Are there any novel ways checkpoints such as TIGIT and LAG-3 could be targeted in lung cancer?

Although targeting these other checkpoints has not been promising to date, they are now being targeted with new tools, such as bispecific antibodies. For example, we could have a bispecific antibody often [target] PD-1 on one side and another checkpoint, such as TIGIT or TIM-3, on the other. The proximity [of these checkpoints] within the tumor microenvironment [may enhance] the efficacy of immunotherapy. We have learned how to potentially use these checkpoints to strengthen the immune response.

Additionally, newer checkpoints like B7-H3 and B7-H4 can be targeted by ADCs, potentially delivering chemotherapy directly to the immune pathway and inducing immunogenic cell death. We are still working with similar components and targets. Over time, we are trying to learn how to better target them and make a difference [for patients].

Am I optimistic [novel agents like bispecific antibodies] are going to be a big revolution [in the way we target checkpoints]? I am not sure.

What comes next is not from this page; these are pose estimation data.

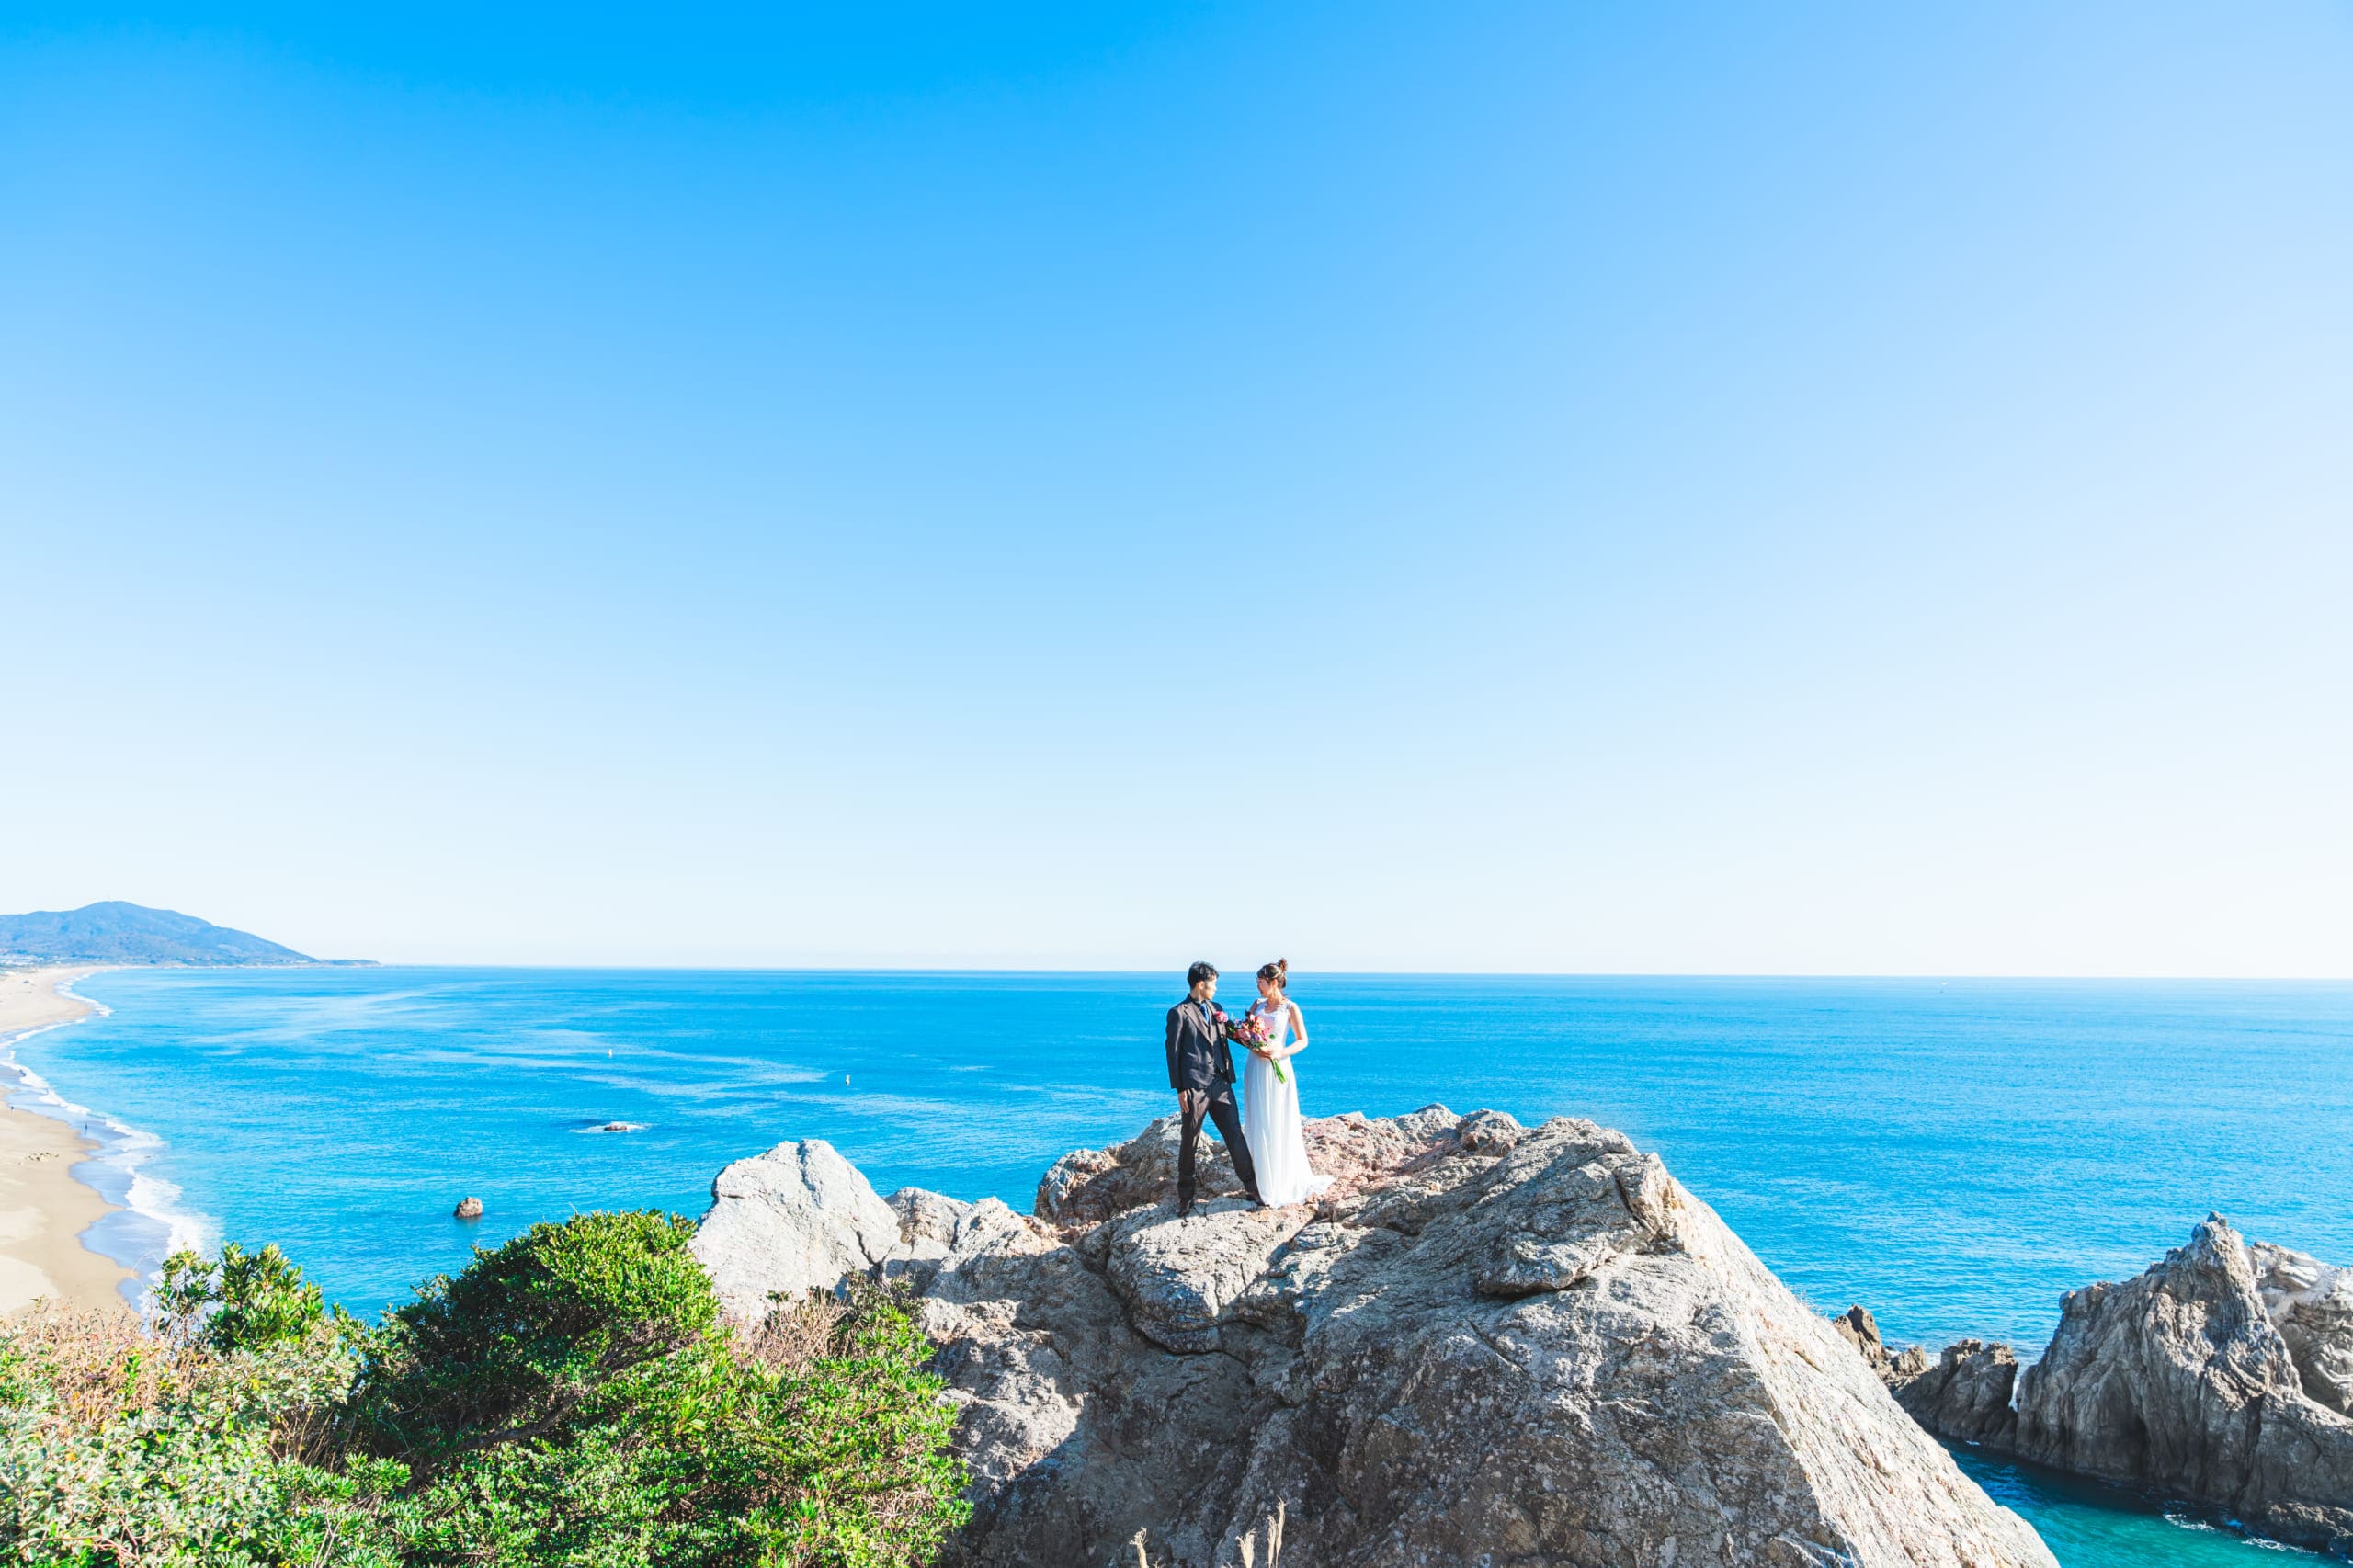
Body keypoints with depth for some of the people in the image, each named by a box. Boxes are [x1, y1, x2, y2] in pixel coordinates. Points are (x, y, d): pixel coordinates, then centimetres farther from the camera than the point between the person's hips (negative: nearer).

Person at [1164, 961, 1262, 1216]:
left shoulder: (1216, 1009, 12)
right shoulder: (1179, 1013, -6)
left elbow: (1226, 1039, 19)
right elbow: (1173, 1052, -6)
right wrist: (1179, 1089, -9)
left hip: (1221, 1084, 5)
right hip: (1194, 1087, -5)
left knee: (1235, 1135, 6)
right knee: (1189, 1143, 7)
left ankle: (1252, 1186, 14)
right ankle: (1185, 1196, 19)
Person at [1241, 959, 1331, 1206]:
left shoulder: (1290, 1008, -3)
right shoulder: (1257, 1005, 9)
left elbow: (1303, 1041, -3)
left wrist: (1280, 1053, -17)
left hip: (1278, 1069, -4)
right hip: (1256, 1070, 4)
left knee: (1281, 1126, -1)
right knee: (1259, 1126, 6)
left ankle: (1288, 1181, 7)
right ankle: (1264, 1181, 13)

It could be better to work on cellular components, such as bispecific antibodies that engage T cells by targeted CD3, or cellular therapies like CAR T-cell therapies, which are already successful in hematological malignancies. The real revolution might be more personalized immunotherapy, but we need more time.

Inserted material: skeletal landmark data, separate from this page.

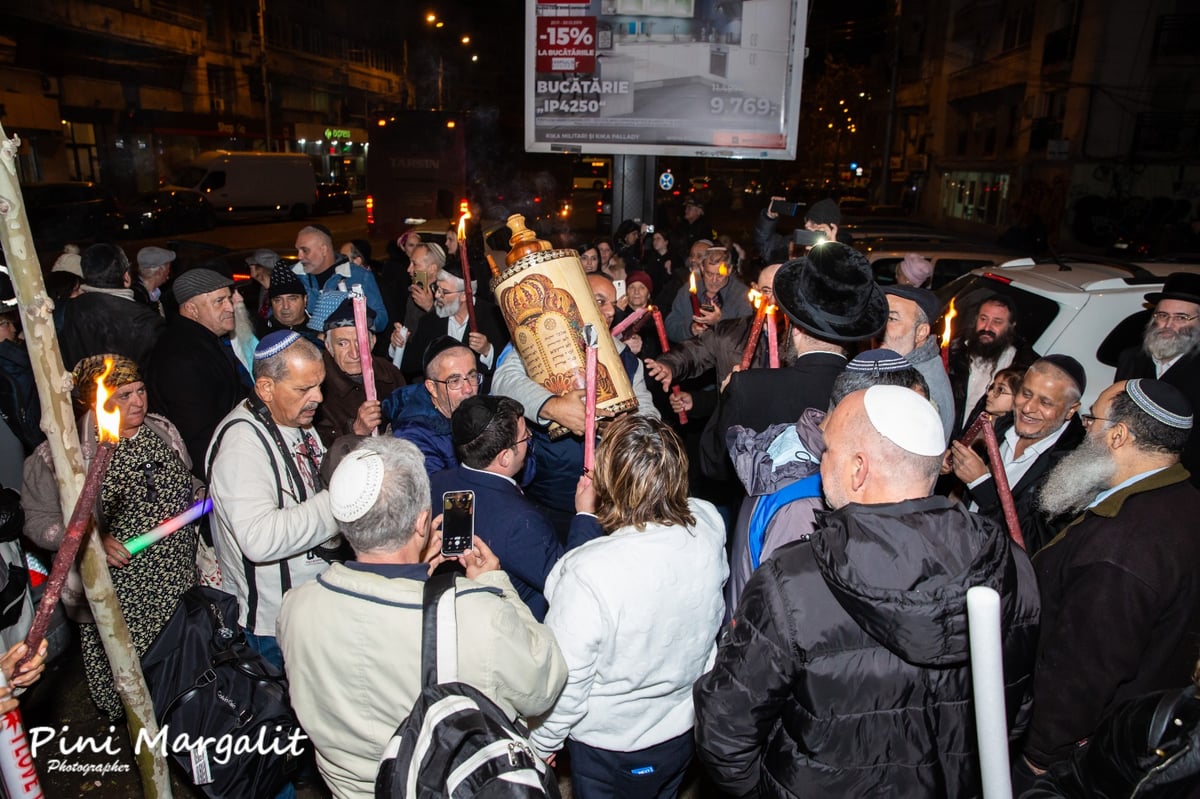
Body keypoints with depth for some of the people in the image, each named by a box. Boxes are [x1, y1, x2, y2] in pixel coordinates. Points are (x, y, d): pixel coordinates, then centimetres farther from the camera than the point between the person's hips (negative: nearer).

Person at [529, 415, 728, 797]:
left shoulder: (587, 575, -38)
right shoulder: (709, 526, -22)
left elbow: (564, 682, -25)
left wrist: (541, 745, -3)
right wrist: (591, 521, 1)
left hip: (612, 748, -4)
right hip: (685, 729, 5)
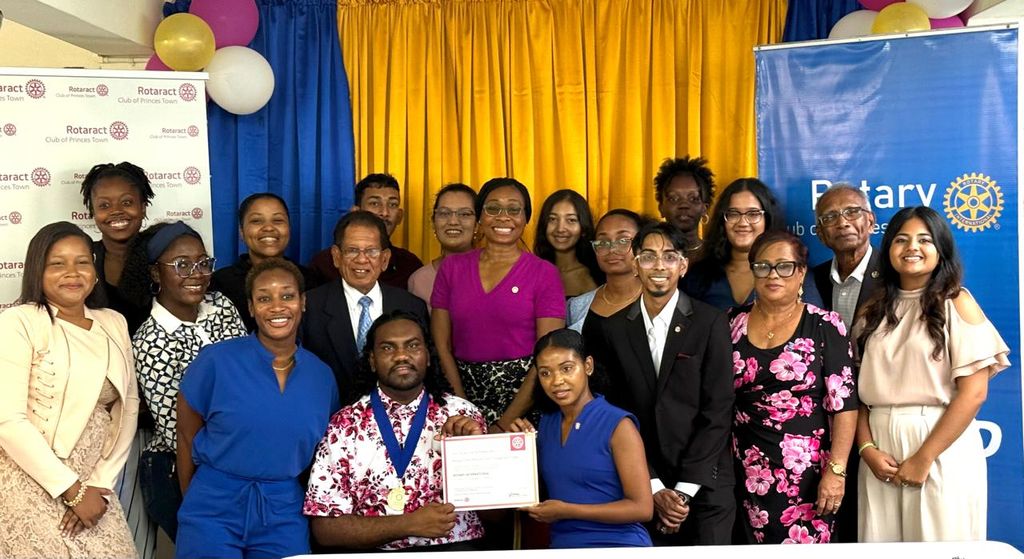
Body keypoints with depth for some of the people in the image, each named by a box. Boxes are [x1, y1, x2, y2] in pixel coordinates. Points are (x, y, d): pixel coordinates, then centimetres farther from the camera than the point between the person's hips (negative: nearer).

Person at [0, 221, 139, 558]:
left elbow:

What could be the role of novel immunotherapies in NSCLC?

Checkpoint inhibitors are [increasingly] given in earlier stages of treatment—such as in adjuvant or consolidation [settings]. There is a need for new trials to be created, maybe with ADCs or bispecific antibodies, to address [a need] for patients who have already been exposed to immune checkpoint inhibitors, especially for early-stage disease.

I am looking forward to see how we will continue to learn and [classify] our patient populations over time to make sure that the right [treatment] choices are being made for each patient. When I first started in oncology, approximately 20% of patients with metastatic disease may have lived for 5 to 10 years or longer. Can we better identify patients [who are more likely to have these types of outcomes]? This could create some interesting treatment strategies.

[Conversely], we need to [better identify] patients who may require [innovative or more aggressive approaches], such as CAR T-cell therapies or T-cell engineering. We are learning more [about how to classify patients]. By fusing trial data and real-world evidence, we are moving closer.

Reference

Peters S. Other immune checkpoint inhibitors beyond PD-(L)1/CTLA-4. Presented at: 25th Annual International Lung Cancer Congress®; July 25-27, 2024; Huntington Beach, CA.